Berlino10 hat geschrieben:
schön?

naja ... So habe ich das bis jetzt noch nicht gehört oder empfunden
Kann es aber auch daran liegen, dass wir beide "schön" etwas anders definieren.
Bei mir hat diese Stadt eben einen ordentlichen u. schönen Eindruck hinterlassen, also insgesamt einen positiven.
Auf der anderen Seiten können die Empfindungen aber auch daher rühren, dass / weil ich auch einen kleinen persönlichen Bezug zur Stadt habe.
Und zwar, noch lange vor der schulischen Erfahrung zur Zeit der SU/Russland, als es ziemlich deutlich "propagiert" wurde diesen Ort zu besuchen (natürlich aufgrund des geschichtlichen Kontextes) , aber wie gesagt nicht nur darum.
- Es ist mittlerweile schon mehr als 40 Jahre her, als mein Alter da in der Armee diente (als wir klein waren, wurde natürlich in der Familie was darüber erzählt, auch die schönen Bilder, welche in der Erinnerung haften geblieben sind – daher wollte man schon immer dahin).
- Dazu kommt es noch, dass ein Teil seiner Vorfahren in den Regionen zwischen Wolgograd u. Saratow lange Zeit als Wolgadeutschen siedelten.

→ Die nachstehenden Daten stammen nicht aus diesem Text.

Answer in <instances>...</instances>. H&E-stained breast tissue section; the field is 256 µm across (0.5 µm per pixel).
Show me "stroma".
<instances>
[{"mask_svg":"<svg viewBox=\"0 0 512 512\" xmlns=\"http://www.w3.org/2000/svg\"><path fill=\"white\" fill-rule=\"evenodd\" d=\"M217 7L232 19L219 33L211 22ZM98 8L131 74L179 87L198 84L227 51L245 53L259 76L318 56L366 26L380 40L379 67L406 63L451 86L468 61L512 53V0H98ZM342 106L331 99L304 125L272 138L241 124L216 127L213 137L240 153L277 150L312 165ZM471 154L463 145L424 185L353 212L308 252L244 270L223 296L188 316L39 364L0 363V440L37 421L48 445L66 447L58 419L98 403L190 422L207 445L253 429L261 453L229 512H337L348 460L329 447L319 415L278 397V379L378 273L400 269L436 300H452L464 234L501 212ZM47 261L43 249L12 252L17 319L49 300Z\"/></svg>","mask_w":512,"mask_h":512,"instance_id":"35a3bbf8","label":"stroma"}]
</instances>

Ich persönlich durfte aber zum aller ersten Mal die Bekanntschaft mit der Stadt erst 2008 machen, und das war zweifelsohne keine so schöne (erste) Erfahrung – nicht nur unerfreuliche, sondern sogar eher eine bedrückende.
Fuhren mit dem Auto Richtung Rostow am Don (u. dann planmäßig runter nach Krasnodar) waren genau am 08.08 in Wolgograd angekommen (Stichwort: Kaukasuskrieg 2008) und es war schon ziemlich spät geworden, als plötzlich wir uns dem Stauende näherten und kurze Zeit danach alle Autos die Straße räumen mussten, um die "ewig lange" Schlange an Militärtechnik vorbeiziehen zu lassen..

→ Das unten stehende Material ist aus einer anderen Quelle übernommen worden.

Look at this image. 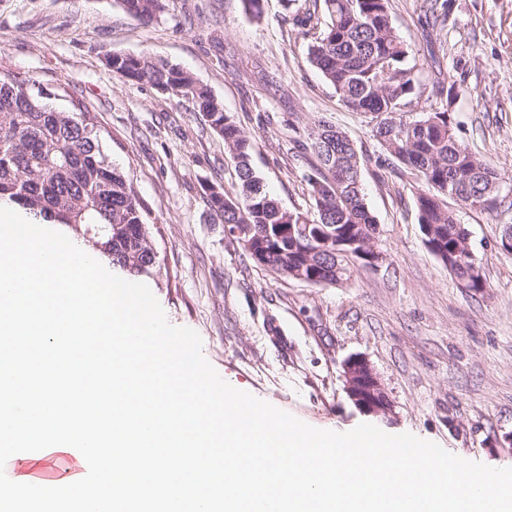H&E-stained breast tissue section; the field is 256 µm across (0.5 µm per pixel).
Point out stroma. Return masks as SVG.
Instances as JSON below:
<instances>
[{
  "label": "stroma",
  "instance_id": "35a3bbf8",
  "mask_svg": "<svg viewBox=\"0 0 512 512\" xmlns=\"http://www.w3.org/2000/svg\"><path fill=\"white\" fill-rule=\"evenodd\" d=\"M312 0H170L143 23L117 0H0V74L30 77L59 108L94 112L103 147L146 206L161 277L148 285L175 326L196 330L203 354L237 389L326 430L371 423L410 432L464 459L512 467V0H391L418 86L411 111L454 86L448 120L458 139L501 177L498 216L449 201L470 233L487 288H463L427 250L416 176L383 159L370 115L352 112L307 61L324 27ZM312 12L307 26L294 12ZM152 53L206 84L254 139L252 163L289 210H312L308 134L325 119L365 158L363 185L378 226L381 267L354 266L341 286H310L257 265L228 234L206 188L233 191L235 172L187 97L125 80L111 54ZM364 356L391 413L359 411L343 364Z\"/></svg>",
  "mask_w": 512,
  "mask_h": 512
}]
</instances>
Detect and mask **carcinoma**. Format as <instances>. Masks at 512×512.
<instances>
[{"label":"carcinoma","mask_w":512,"mask_h":512,"mask_svg":"<svg viewBox=\"0 0 512 512\" xmlns=\"http://www.w3.org/2000/svg\"><path fill=\"white\" fill-rule=\"evenodd\" d=\"M145 23L161 17L169 0H117ZM325 27L308 48V60L342 104L372 117L373 136L388 156L416 172L414 195L420 226L433 231L430 249L457 279L468 234L445 199L493 213L501 206L499 177L481 156L461 144L448 122V103L429 112L404 111L417 79L409 46L395 31L390 0H320ZM112 71L173 97L191 96L212 130L224 138L235 164L237 190L208 195L210 207L233 231L253 261L288 279L314 286L348 280L351 266L368 265L376 220L365 199L361 157L345 131L320 120L309 134L314 157L307 177L314 212L287 210L265 188L252 165L254 143L210 88L180 66L149 52L115 55ZM43 88L25 76L0 78V200L34 218L70 228L89 247L132 277L159 274L146 208L102 145L101 128L88 109L51 106ZM284 224L321 230L278 236Z\"/></svg>","instance_id":"obj_1"}]
</instances>
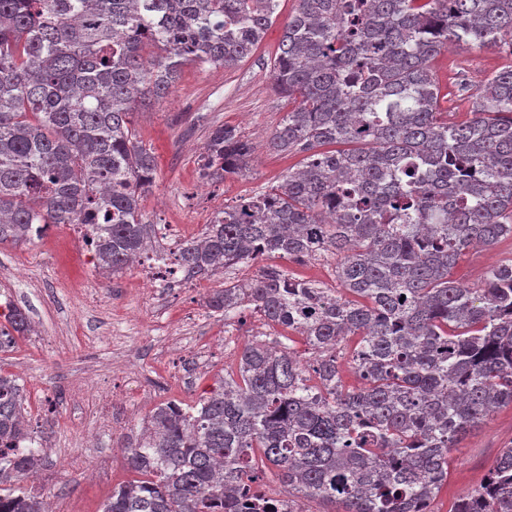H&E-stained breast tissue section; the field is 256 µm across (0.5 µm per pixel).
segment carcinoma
Instances as JSON below:
<instances>
[{
  "label": "carcinoma",
  "mask_w": 512,
  "mask_h": 512,
  "mask_svg": "<svg viewBox=\"0 0 512 512\" xmlns=\"http://www.w3.org/2000/svg\"><path fill=\"white\" fill-rule=\"evenodd\" d=\"M279 2L0 0V244L74 224L114 275L142 255L186 283L250 264L206 307L288 331L247 341L194 405L158 406L126 448L144 479L112 488L99 512H269L258 451L296 502L421 512L460 437L512 406V265L491 267L481 288L452 278L470 248L512 239V64L455 121L432 68L454 41L512 55V0H295L272 67L288 112L269 147L303 154L302 166L160 252L140 209L155 158L131 110L168 97L188 61L251 55ZM146 44L161 54L145 57ZM252 153L220 125L198 155L202 177L242 176ZM329 253L338 288L263 264ZM4 318L28 328L17 307ZM25 401L0 374V512H44L21 485L43 458L14 447L34 435ZM450 512H512L511 445Z\"/></svg>",
  "instance_id": "cac0c4a2"
}]
</instances>
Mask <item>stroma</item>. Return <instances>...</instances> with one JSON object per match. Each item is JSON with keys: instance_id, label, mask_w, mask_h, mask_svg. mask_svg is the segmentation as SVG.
<instances>
[{"instance_id": "35a3bbf8", "label": "stroma", "mask_w": 512, "mask_h": 512, "mask_svg": "<svg viewBox=\"0 0 512 512\" xmlns=\"http://www.w3.org/2000/svg\"><path fill=\"white\" fill-rule=\"evenodd\" d=\"M293 8L294 0H281L262 43L237 65L184 64L167 98L133 112L136 137L157 163L156 180L140 199L146 222L177 225L184 237L197 234L225 203L278 184L299 165L301 154L269 147L288 110L271 64ZM511 62L504 53L451 44L434 62L441 110L450 119L463 118L468 102L458 83L476 88ZM224 123L236 126L255 152L245 176L209 183L200 176L197 158L210 127ZM495 263H512V241L470 249L454 278L477 287ZM253 273L241 264L227 275L189 283L134 269L106 278L96 271L79 228L70 224L51 225L31 245H0V304L13 300L38 327L0 352V373L23 385L32 426L52 423L43 436L51 454L37 471L35 491L72 512H98L114 486L135 480L123 446L156 406L193 403L236 364L244 342L280 336V327L254 315L228 323L206 306L225 277L246 279ZM130 375L141 392L127 397L124 419L86 442L85 429L95 427L102 411V393L122 392ZM507 445H512V406L470 429L450 452L448 482L432 503L433 512H449Z\"/></svg>"}]
</instances>
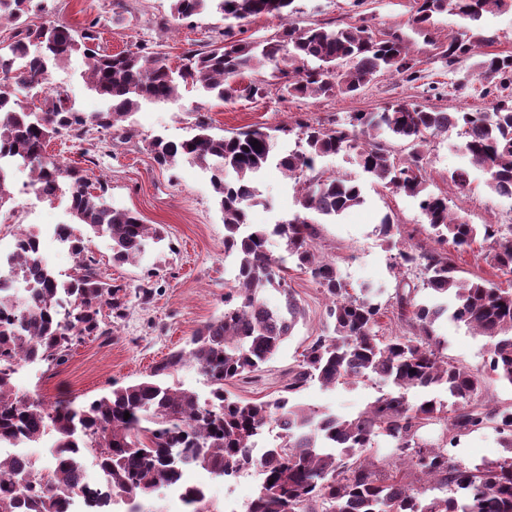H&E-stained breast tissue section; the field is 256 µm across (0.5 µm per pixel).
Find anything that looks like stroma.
<instances>
[{"label":"stroma","mask_w":512,"mask_h":512,"mask_svg":"<svg viewBox=\"0 0 512 512\" xmlns=\"http://www.w3.org/2000/svg\"><path fill=\"white\" fill-rule=\"evenodd\" d=\"M33 23L55 18L79 30L98 21L100 50L115 53L134 49L147 40L176 66L187 49H203L220 41L225 21L209 10L177 23L171 17L170 0H123L125 8L114 13L113 0H35ZM299 25L330 24L343 27L367 19L374 33L402 34L418 60L419 80L407 83L396 76H381L357 95L319 98H282L278 87H269L264 98H235L220 101L194 91L161 105H146L129 120L130 138L113 139L111 131L93 129L82 139L52 141L47 152L61 164L87 172L94 185L107 189L111 205L136 211L145 223L163 228L165 239L152 246L136 263L115 264L105 237H93L91 245L100 268L128 292L124 317L112 325L108 340L87 338L76 343L64 363L49 368L31 363L15 371L12 382L18 392H38L47 402L85 400L107 394L112 386L141 380L150 369L186 341L205 323L224 310V294L234 276L236 258L224 253L223 215L214 195L210 175L200 167L183 162L167 170L155 165L147 145L161 137L178 142L195 132V115L204 113L212 131L222 135L258 127L279 129L277 153L296 146L297 123L325 121L351 112H375L393 100L419 103L453 111L475 110L483 101L476 95L460 96L454 85L465 74L451 69L443 56L450 37L462 33L463 22L454 15L435 16L429 29L416 32L409 24L414 0H296ZM86 60L76 54L65 64L50 69L51 89L67 93L84 112L102 108L101 99L90 90ZM457 130L441 133L430 149L426 176L432 190L447 196L454 211L473 224H512V198L492 194L482 170H470V186L461 190L449 179L452 171L469 168ZM323 169L347 175L360 182L364 205L339 216L336 222L318 225L315 246L318 254L340 269L350 294L362 288L376 292L381 302L395 293L396 282L388 270L389 255L375 227L381 216L391 215L401 224L411 244L426 249L433 242L414 199L381 187L362 173L343 153L322 158ZM13 199L0 208V234L24 226L40 230L48 224H67L71 217L60 200H47L23 193L18 173ZM262 201L251 207V226L265 227L288 218L295 209L296 187L276 166L269 164L259 178ZM284 276L305 309L306 317L295 327L277 355L252 378L231 382L230 393L244 399L269 400L288 382L294 366L310 341L326 331V299L309 276L287 262ZM150 285L153 296L144 304L136 292ZM435 333L444 343L448 357L478 372L482 397L491 403L512 406V385L500 381L489 368L485 338L450 317L440 318ZM387 382L376 379L357 384L323 387L311 382L298 393L297 403L352 418L363 412L381 394L390 392ZM502 450L492 429L462 438L450 449L452 463L467 464L495 458ZM194 483L203 485L217 512H246L260 486L259 478L244 472L230 480H216L204 469L190 471Z\"/></svg>","instance_id":"35a3bbf8"}]
</instances>
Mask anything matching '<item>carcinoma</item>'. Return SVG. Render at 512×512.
<instances>
[{
	"label": "carcinoma",
	"instance_id": "1",
	"mask_svg": "<svg viewBox=\"0 0 512 512\" xmlns=\"http://www.w3.org/2000/svg\"><path fill=\"white\" fill-rule=\"evenodd\" d=\"M450 2L454 15L470 27L450 38L444 57L457 68L482 56L478 76L483 108L450 112L397 100L377 112H353L326 125L300 124L297 148L279 159L283 172L298 184L296 211L270 230L240 233L257 196L255 179L272 157L274 134L253 129L217 135L199 118L197 133L188 139L149 142L161 168L187 160L211 170L224 218V253L237 256V268L224 294V312L146 378L79 406L19 394L12 384L17 358L58 366L76 342L112 335L103 308L109 318L121 319L126 306V289L106 278L89 237L68 224L59 227L77 258L68 279L19 256L11 274L33 288L17 299L0 285V440L24 436L37 441L51 429L59 451L36 480L28 462H0V469L11 472L10 481L0 480V512H66L87 495L83 468L89 463L104 472L112 502L127 505L124 512H141L139 500L178 483L192 464L224 480L261 469L263 480L247 512H512V407L484 403L480 376L449 361L433 329L451 313L486 338L490 370L512 385V289L486 279L462 280L453 260V253L471 248L480 237L489 243L485 262L512 274V224L469 223L453 211L448 197L429 190L424 167L434 139L458 127L469 164L485 172L492 192L512 198V97L503 94L512 85V53L482 51L496 38L479 33L484 15L512 12V0H416L411 25L427 29ZM31 4L0 0V18L16 25L13 41L0 43V207L13 199L7 171L15 165L32 168L34 185L49 199L58 197L66 178L76 223L109 236L116 264L138 262L149 242L163 240L161 229L144 223L135 211L109 205L104 195L91 190L81 170L64 169L48 157L50 139H77L94 127L125 139L131 134L123 125L127 116L145 103L178 98L181 87L224 101L262 98L272 83L284 98H307L355 93L385 74L408 83L420 79L404 39L394 34L378 38L364 19L345 27L297 26L290 22L297 12L295 0H171L175 21L210 7L228 21L222 44L185 52L175 69L147 43L115 54L93 48L95 21L79 32L60 22L32 25ZM258 16L286 25L260 42L238 38L234 25ZM75 54L86 56V78L107 102L106 109L80 112L67 95L49 92L36 80H48L49 66ZM17 84L41 92L38 107L30 108L15 94ZM390 138L406 143L407 159L388 149ZM341 152L354 153L357 165L391 192L416 199L438 245L428 251L403 246L400 227L389 215L376 228L397 281L392 308L415 329L410 336L381 340L382 304L368 290L360 297L350 295L336 265L316 253V225L365 201L357 182L317 168L321 158ZM272 235L321 288L333 332L304 349L285 394L272 401H246L224 386L273 359L305 316L282 275L288 258L267 249ZM417 268L423 287L437 299L432 305L416 301L417 286L407 273ZM269 288L281 294L280 305L270 307L263 300ZM187 366L206 377L207 400L163 382ZM374 378L390 383L394 391L377 397L352 419L303 408L290 398L315 380L332 387ZM416 387H444L453 402L412 403L406 393ZM271 421L280 429V442L256 459L250 450ZM429 424L444 427L446 444L436 446L420 435ZM486 428L497 434L501 457L470 465L449 462L448 447ZM381 435L393 441L397 455L387 466L365 455ZM88 448L95 449L90 458Z\"/></svg>",
	"mask_w": 512,
	"mask_h": 512
}]
</instances>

Mussten dann etwa 1-1,5 Stunden am Straßenrand ausharren, bis alles vorbei war.
In dem Moment habe ich so ziemlich zum ersten Mal mit eigenen Augen richtig mitbekommen, was es eine "Mobilisierung auf Russisch" zu bedeuten hat. In der Luft schwebte deutlich ein Hauch der Kriegsstimmung und das konnte einen nicht ungerührt lassen, (auch noch bei diesem ununterbrochenen Getöse) jagte gar einen Schrecken ein.
Dann aber auf der Rückreise hatten wir uns viel mehr Zeit für die Stadt gelassen/genommen – waren schön im real,- Markt (als den noch gab) einkaufen

, bevor wir uns der Stadtbesichtigung wendeten ("stürzten").

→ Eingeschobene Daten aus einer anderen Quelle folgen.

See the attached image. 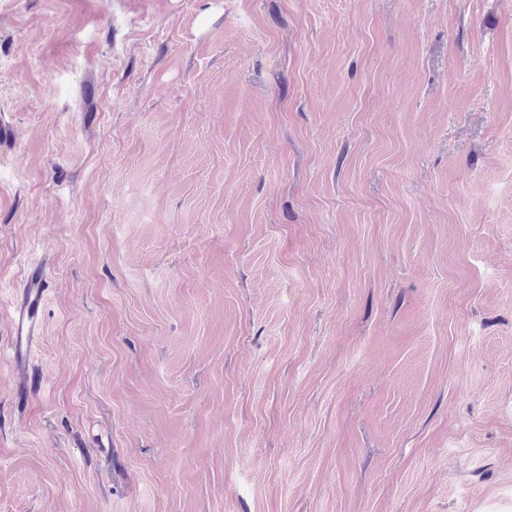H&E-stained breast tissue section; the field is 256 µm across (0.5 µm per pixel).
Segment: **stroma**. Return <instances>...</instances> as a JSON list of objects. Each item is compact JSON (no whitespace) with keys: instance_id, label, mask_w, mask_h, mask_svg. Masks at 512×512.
<instances>
[{"instance_id":"1","label":"stroma","mask_w":512,"mask_h":512,"mask_svg":"<svg viewBox=\"0 0 512 512\" xmlns=\"http://www.w3.org/2000/svg\"><path fill=\"white\" fill-rule=\"evenodd\" d=\"M0 512H512V0H0ZM47 290L44 264L30 265L12 302L10 357L17 367H29L33 348L42 335V312Z\"/></svg>"}]
</instances>
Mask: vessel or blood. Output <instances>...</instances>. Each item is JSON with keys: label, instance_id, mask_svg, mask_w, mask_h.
<instances>
[{"label": "vessel or blood", "instance_id": "obj_1", "mask_svg": "<svg viewBox=\"0 0 512 512\" xmlns=\"http://www.w3.org/2000/svg\"><path fill=\"white\" fill-rule=\"evenodd\" d=\"M48 290L44 264H33L12 302L10 357L15 366L26 368L43 330V307Z\"/></svg>", "mask_w": 512, "mask_h": 512}]
</instances>
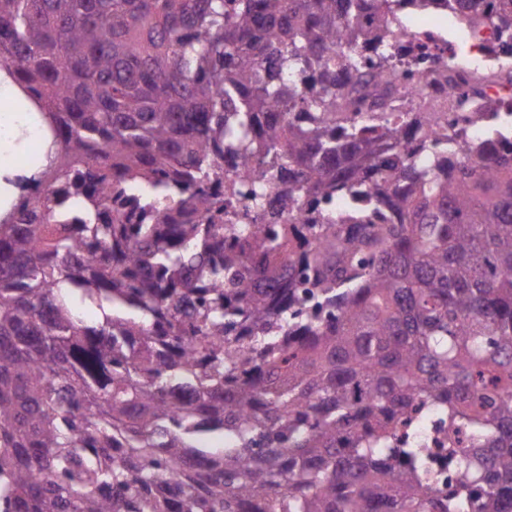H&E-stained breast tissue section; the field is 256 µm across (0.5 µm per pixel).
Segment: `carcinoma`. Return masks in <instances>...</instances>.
Instances as JSON below:
<instances>
[{
  "mask_svg": "<svg viewBox=\"0 0 512 512\" xmlns=\"http://www.w3.org/2000/svg\"><path fill=\"white\" fill-rule=\"evenodd\" d=\"M461 7L512 52V0ZM405 38L392 0H0L51 131L0 216V512H512V150L386 114ZM422 411L475 437L446 483ZM412 438L420 448L427 449V461L429 467L435 472H442L448 477V460L436 454L435 448L446 447L448 437L437 424L436 418H426L413 431Z\"/></svg>",
  "mask_w": 512,
  "mask_h": 512,
  "instance_id": "1",
  "label": "carcinoma"
}]
</instances>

Als wir dann zum Mamajew-Hügel die Treppen hochstiegen, herrschte auch da schon eine besondere "Atmosphäre" (die Luft schien mit einer gewissen Energie geladen zu sein – würde man in Rus dazu sagen) u. der Anblick dieser riesen Statue ist einfach atemberaubend..
Mittlerweile betrachte ich die Stadt als ein Ort der Aus-/Versöhnung zw. den Völkern und gewiß nicht ausschließlich den "Russen" u. Deutschen - um etwa an Opfer gemeinsamer (versch. Nationalitäten) Völker zu gedenken - als Reise zu empfehlen, sondern allen anderen auch.
...Allee der Helden ... Erinnerungsstätte Mamaev Kurgan, Mutter Heimat... Soldaten-Friedhof...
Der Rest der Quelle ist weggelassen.